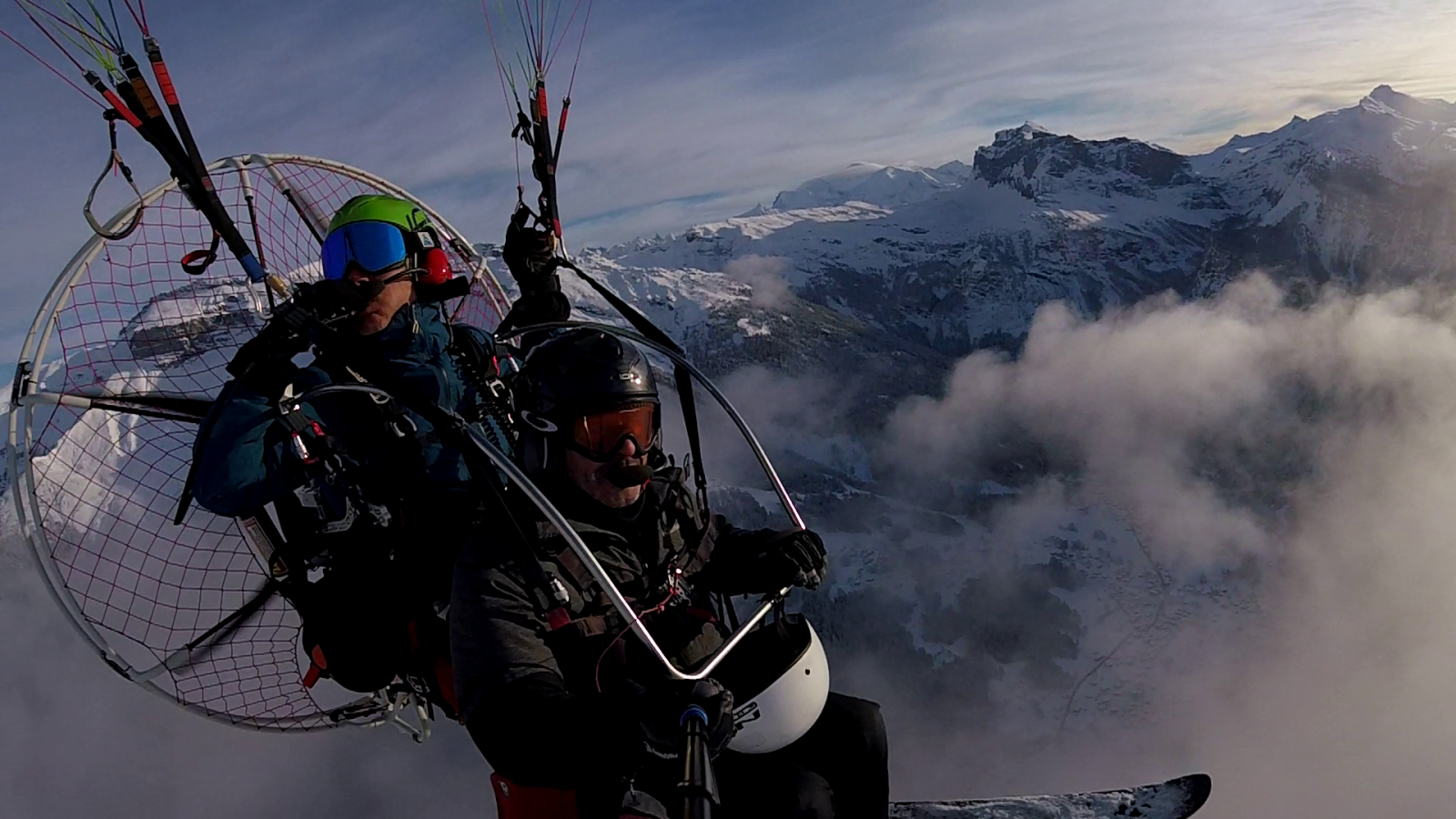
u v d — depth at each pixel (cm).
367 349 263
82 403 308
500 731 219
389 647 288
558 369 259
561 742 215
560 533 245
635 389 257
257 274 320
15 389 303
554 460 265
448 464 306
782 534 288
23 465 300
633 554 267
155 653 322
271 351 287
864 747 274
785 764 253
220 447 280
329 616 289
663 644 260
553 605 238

* * *

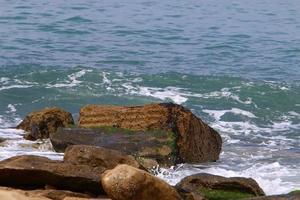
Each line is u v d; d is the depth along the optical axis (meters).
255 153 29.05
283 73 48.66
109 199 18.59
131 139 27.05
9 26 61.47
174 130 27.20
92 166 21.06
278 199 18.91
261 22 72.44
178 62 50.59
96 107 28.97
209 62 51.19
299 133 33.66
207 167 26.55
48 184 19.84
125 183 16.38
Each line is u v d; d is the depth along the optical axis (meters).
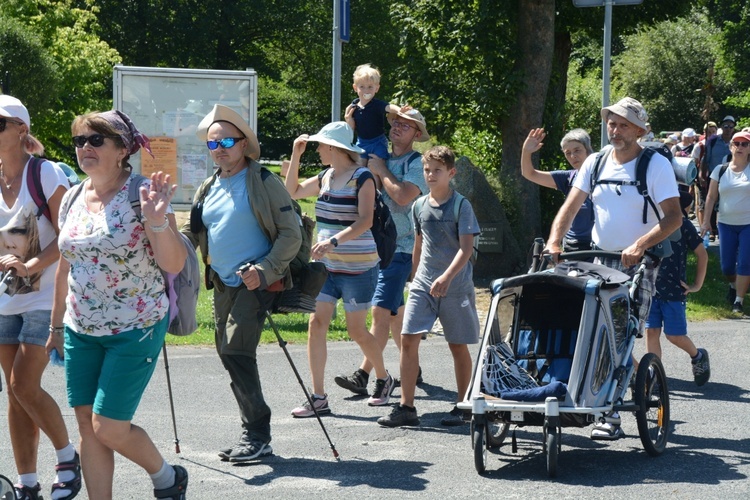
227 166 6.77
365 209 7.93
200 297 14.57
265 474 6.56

**What is needed**
Go back to the listing above. Copy word for word the lines from the one with "560 533 245" through the one with "553 605 238", and nothing more.

**Your solution**
560 533 245
635 389 257
257 274 320
15 389 303
554 460 265
448 464 306
782 534 288
23 465 300
633 554 267
155 653 322
271 351 287
864 747 274
785 764 253
220 447 280
329 616 289
663 644 260
553 605 238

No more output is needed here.